I think I'm going to change my handle and profile picture(s) every day, and maybe, every hour...mostly from the tedium of pent up energy lodged in a fortress of boredom. This isn't jail. I've always had 'the door' as an option. That's for quitters.
When the caged bird sings, I suggest noise-cancelling headphones.
I couldn't actually get through the whole prompt for Schnujo's activity. ADHD issues, you know.
I cringe at the thought I could pass on my stuff here to another (bypassing actual family), rather than have a true will and testament in place. Though, we met to make arrangements (not finalized). My living will is in place. Anyone here want my organs? How shall I divvy up my eyeballs??
Hmm, who wants to be heirs of my WDC goodies? I could pass tomorrow. Does this mean just my stuff, or can someone assume my identity, so I can go on living forever?

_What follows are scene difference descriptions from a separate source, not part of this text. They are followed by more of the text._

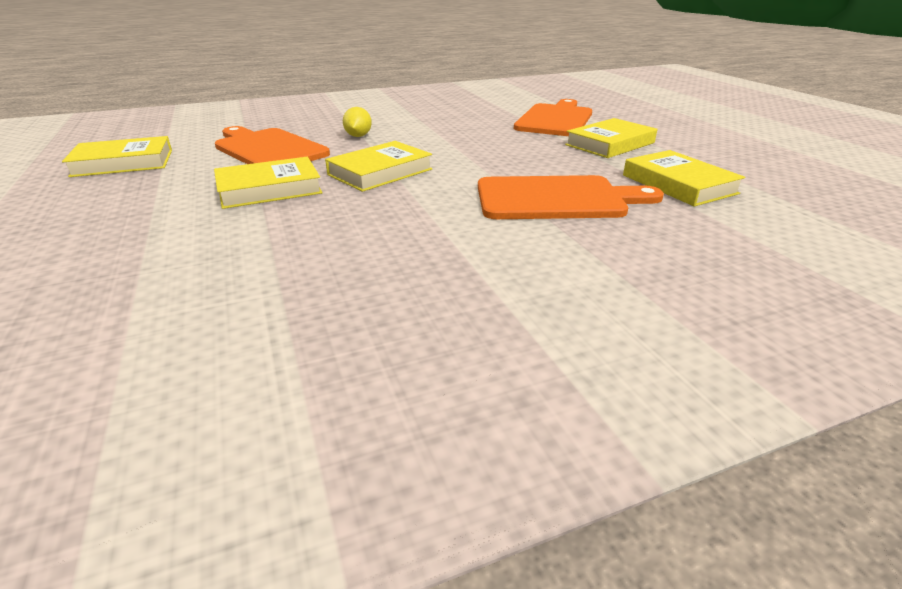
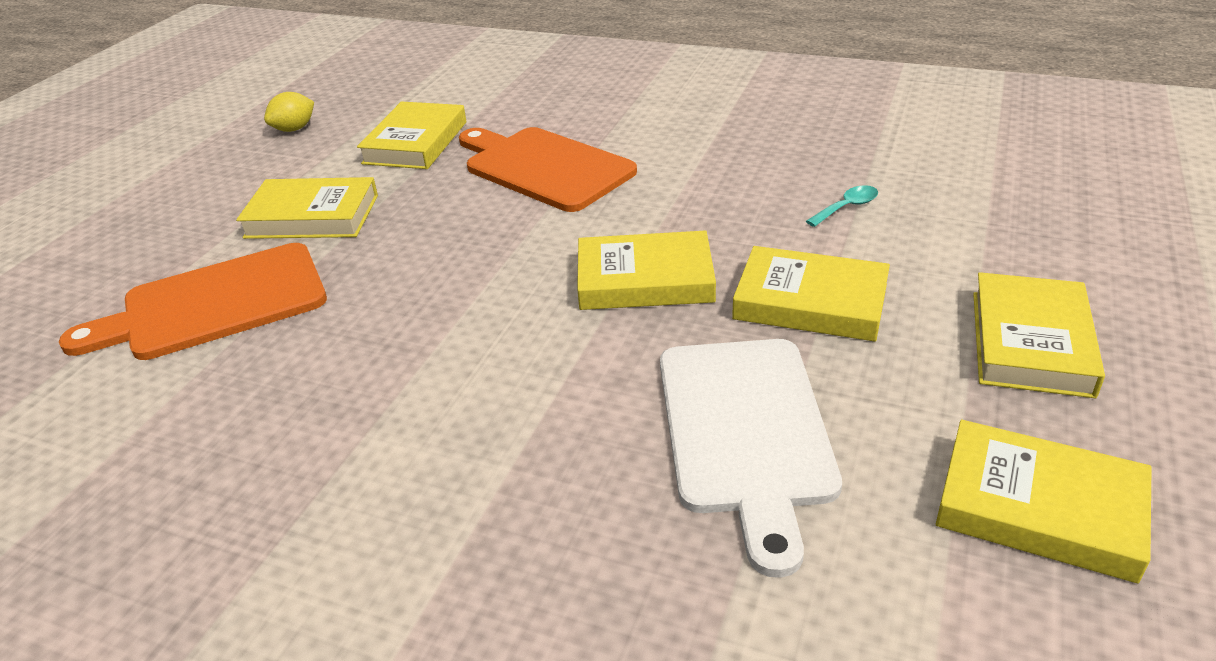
camera: 135 degrees left, 5 degrees up
(113, 209) = (1031, 342): none -> yellow book
(268, 149) = (745, 431): orange cutting board -> white cutting board
(280, 246) = (847, 207): none -> turquoise spoon
(358, 136) = (557, 405): yellow lemon -> yellow lemon (294, 129)

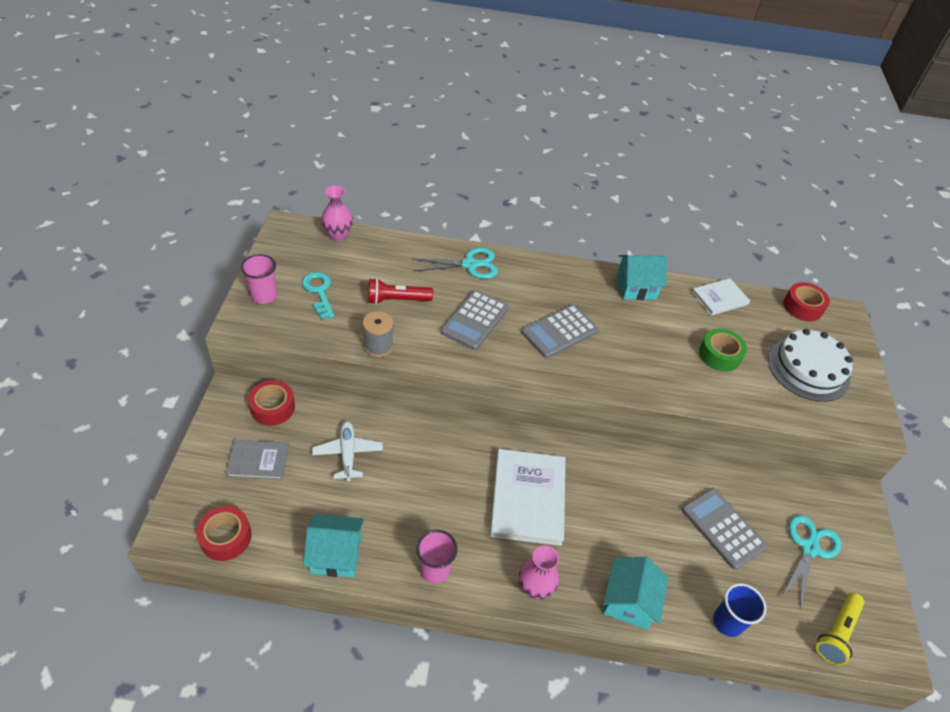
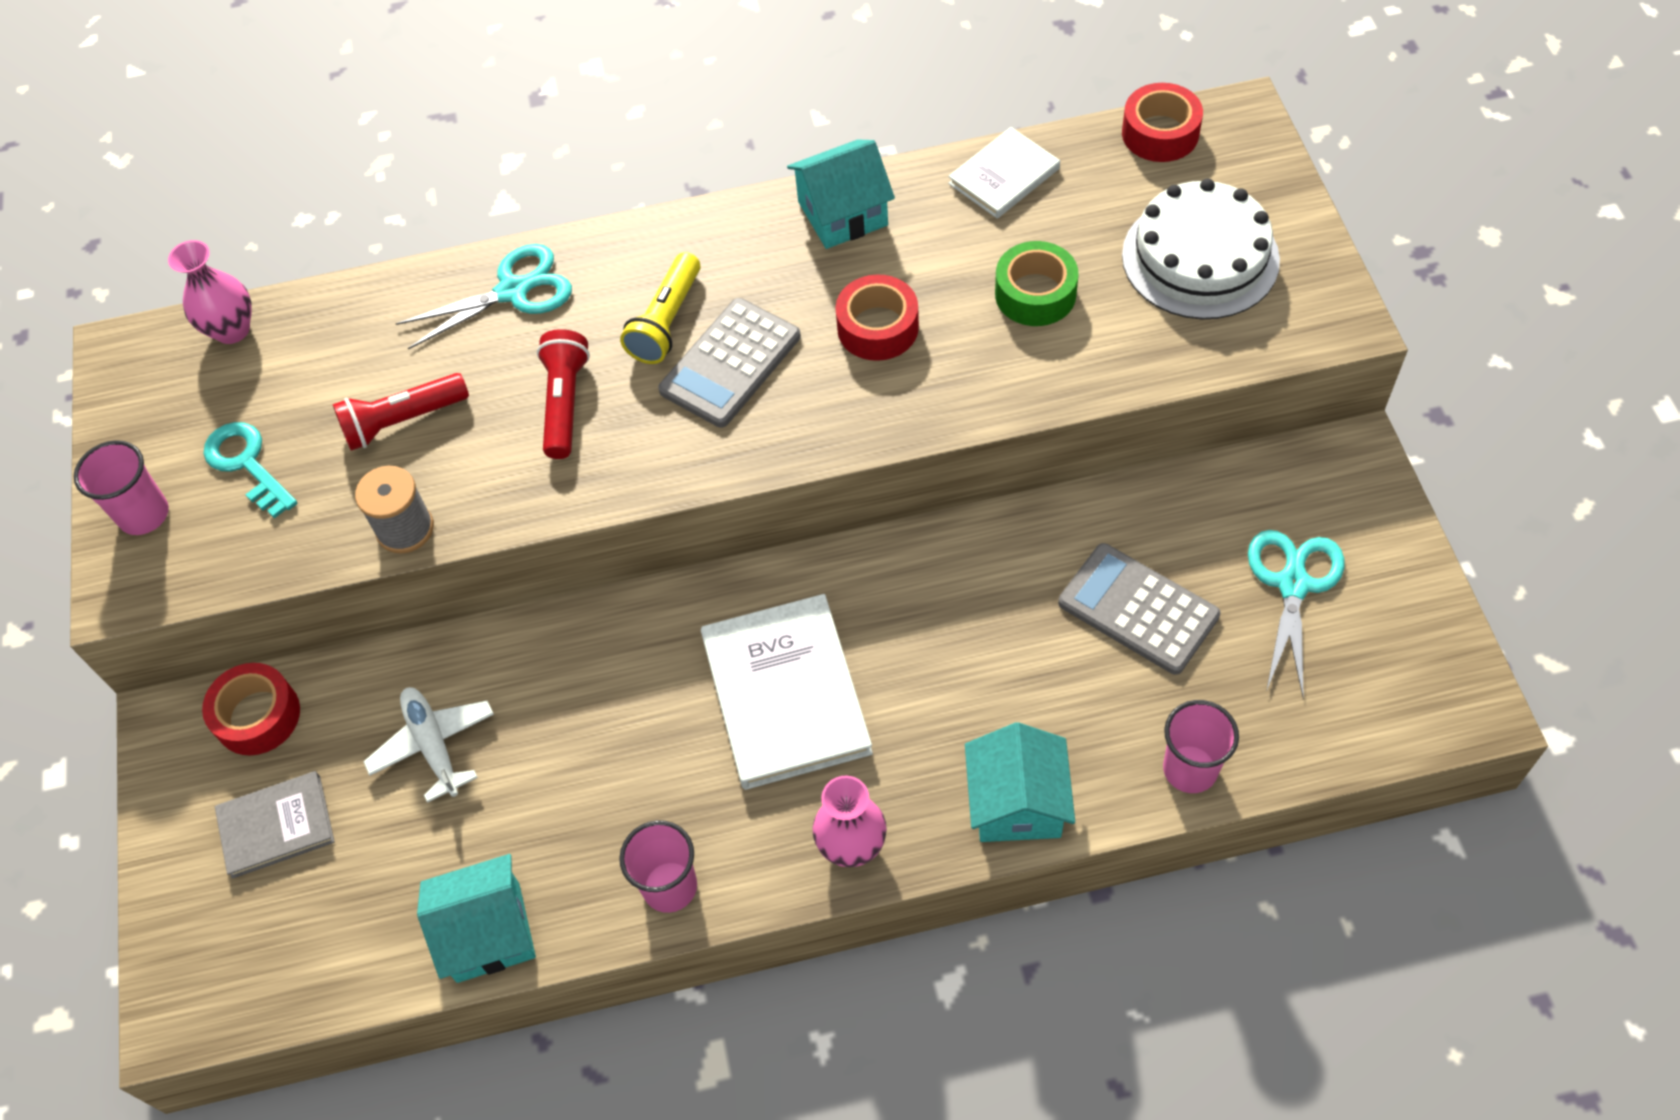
camera: 10 degrees left, 10 degrees up
(226, 537) = (280, 984): red tape -> red tape (877, 327)
(475, 320) = (565, 403): grey calculator -> red flashlight
(727, 622) = (1190, 769): blue cup -> pink cup
(836, 633) = (1372, 712): yellow flashlight -> yellow flashlight (666, 321)

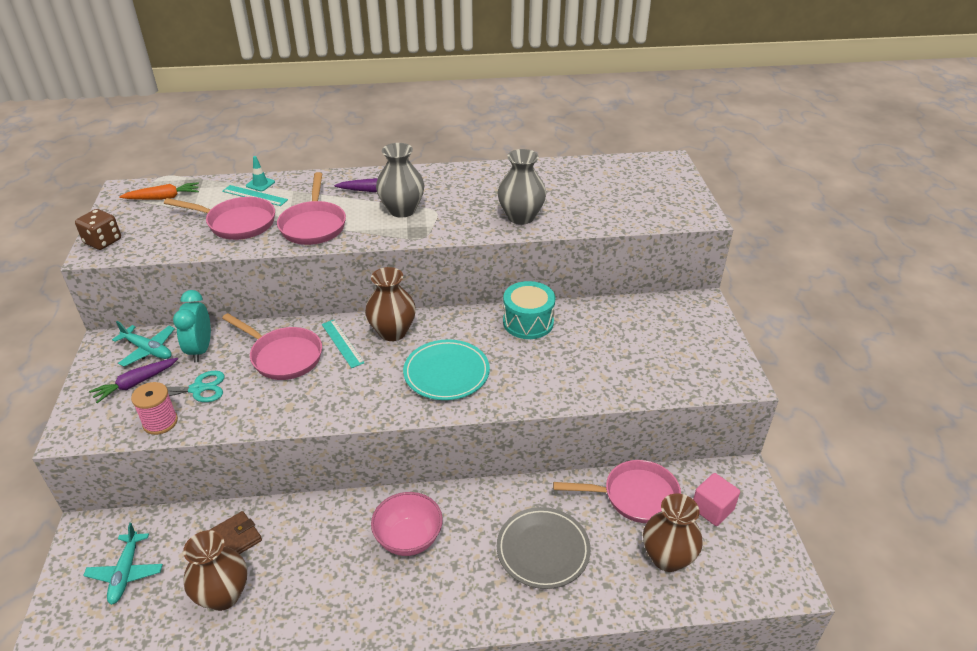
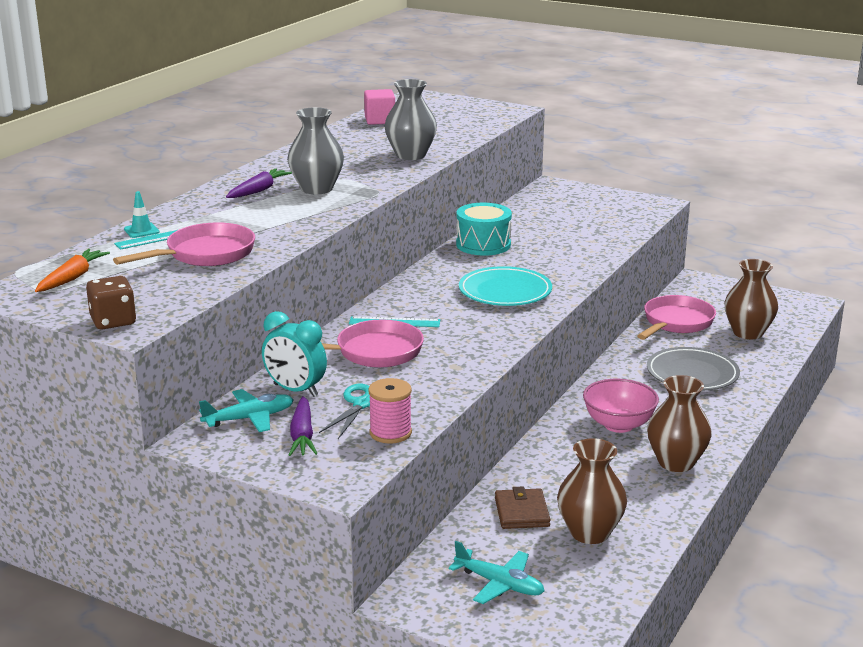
camera: 55 degrees left, 15 degrees down
(313, 225) = (275, 225): pink pan -> none
(392, 332) = (412, 297): brown vase -> brown vase (676, 462)
(712, 509) = (719, 302): pink cube -> pink cube (380, 120)

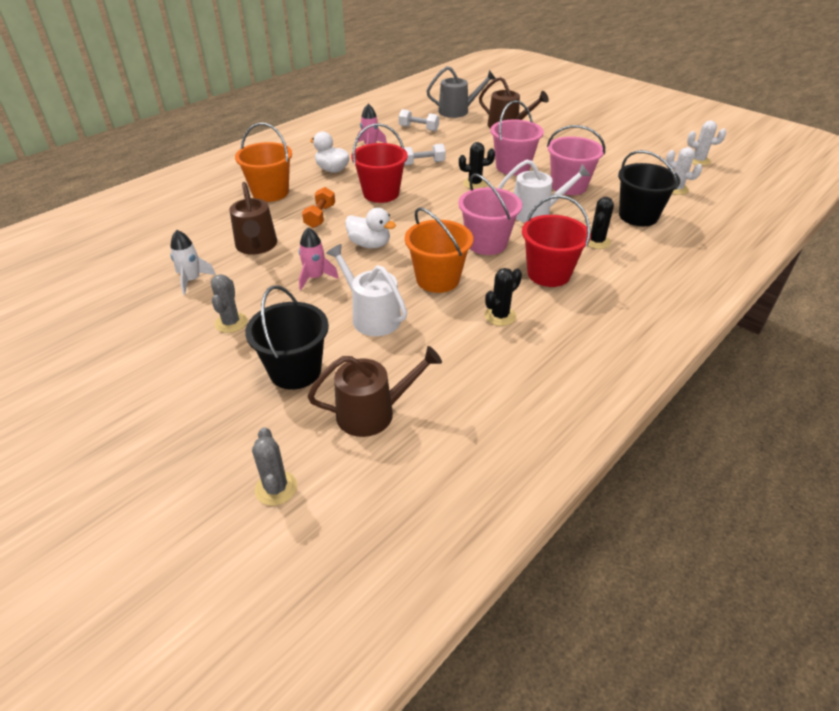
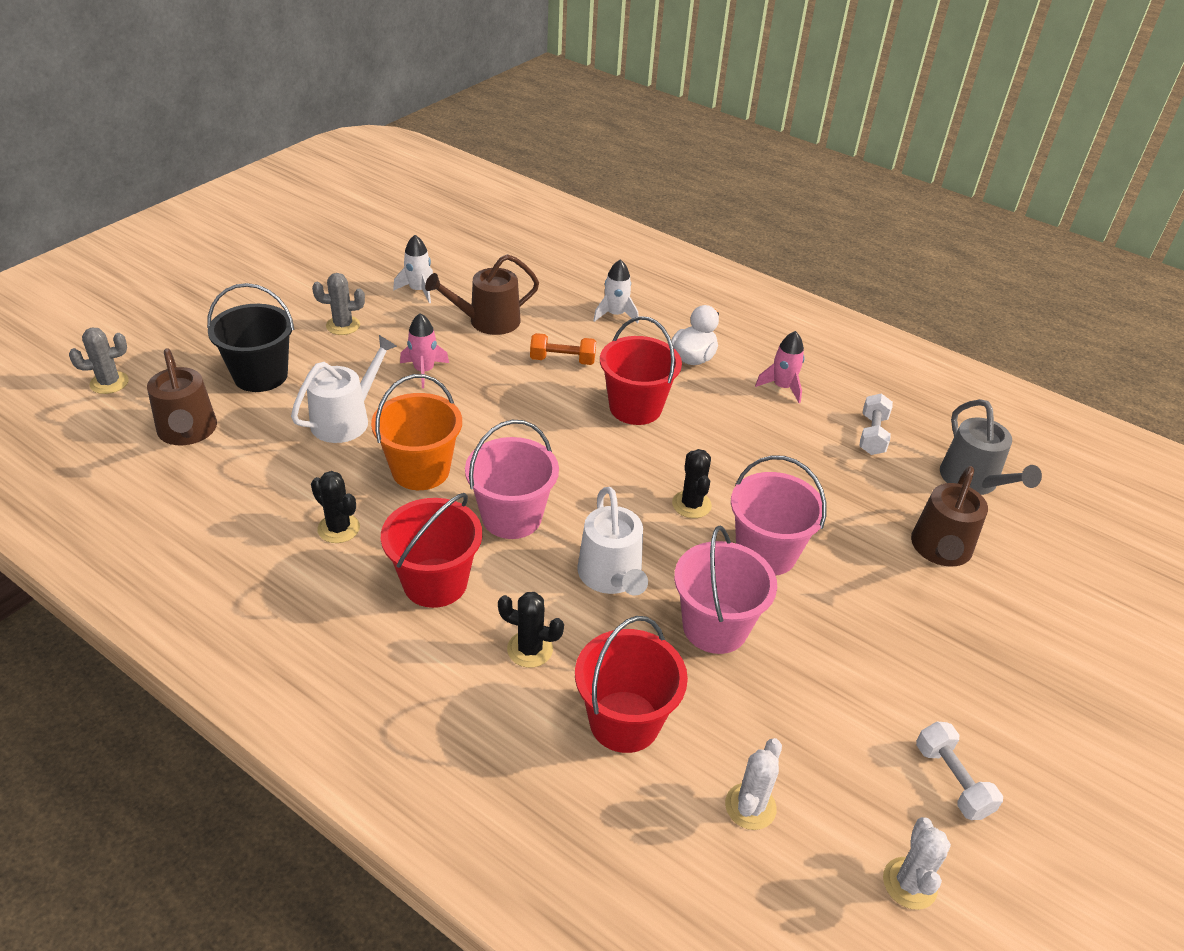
camera: 80 degrees right, 0 degrees up
(270, 192) = (615, 314): orange bucket -> white rocket
(369, 244) = (499, 407): white duck -> none
(423, 163) = (744, 445): white dumbbell -> white dumbbell (952, 780)
(638, 216) = (624, 721): black bucket -> red bucket

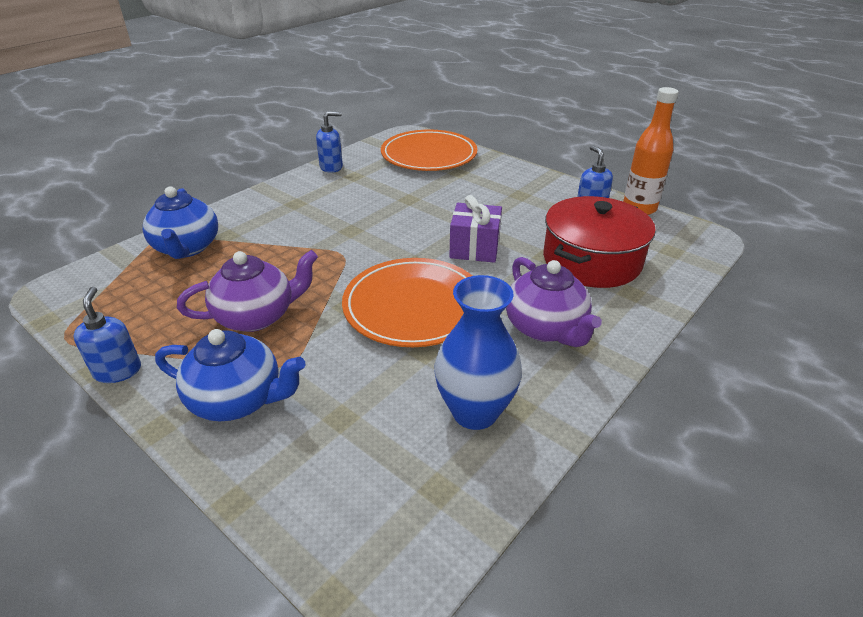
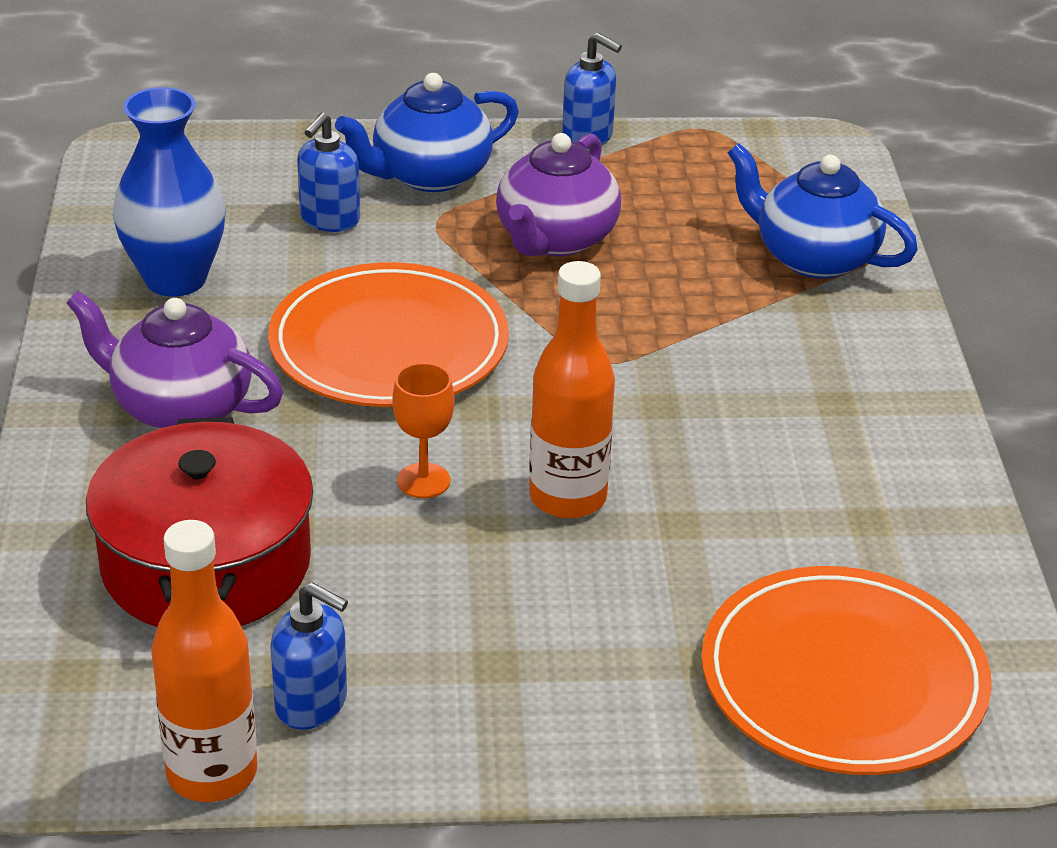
camera: 135 degrees right, 0 degrees up
(331, 167) = (948, 516): blue soap dispenser -> blue soap dispenser (329, 220)
(432, 220) = (567, 498): none -> orange bottle
(474, 248) = (423, 481): purple gift -> orange goblet

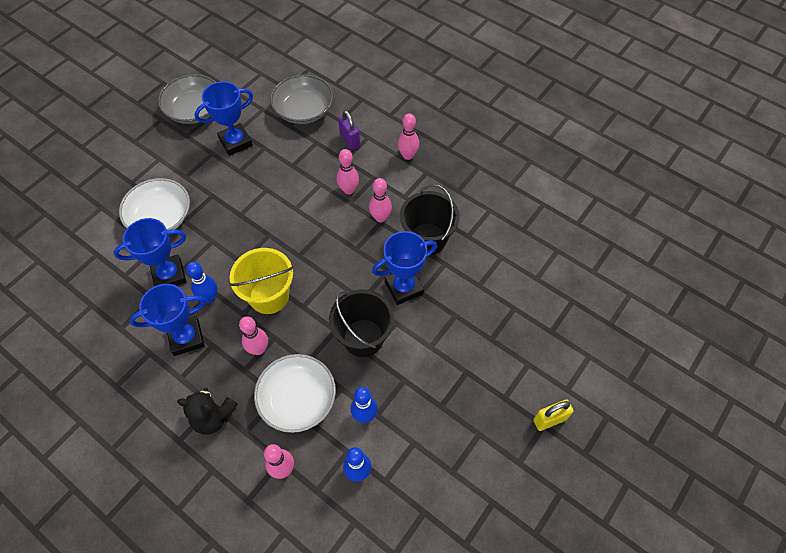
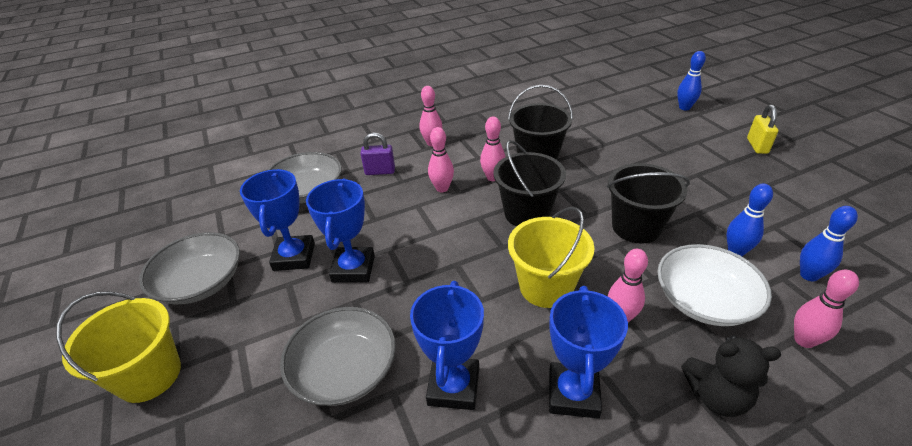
camera: 60 degrees left, 20 degrees down
(125, 133) = (149, 375): none -> yellow bucket
(160, 217) = (344, 370): white bowl -> grey bowl
(209, 297) = (517, 348): blue bowling pin -> blue bowling pin (684, 107)
(213, 417) = (716, 396): black teddy bear -> black teddy bear turned 60 degrees clockwise
(344, 257) = (527, 213): none -> black bucket
(404, 288) = (586, 185): blue trophy -> blue trophy (353, 269)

Is there an internet equivalency to cryogenically freezing your intellectual properties like a brain?
Can a robot replace me, continue entering random generated poems in activities after I'm ashes?
Rather than being a cyborg, I'm going to live to 95, at this rate. Resting heart rate and more covered here:
Some would say I'm already assembled from a collection of body parts. Buyer beware. Hey, what about:
a reverse mortgage on stuff in my portfolio. Thoughts just keep coming. Sorry, Jody. I had too much coffee. You know how I'm wired. I think I have Aspberger's, too. I know only three or four face emojis. Five.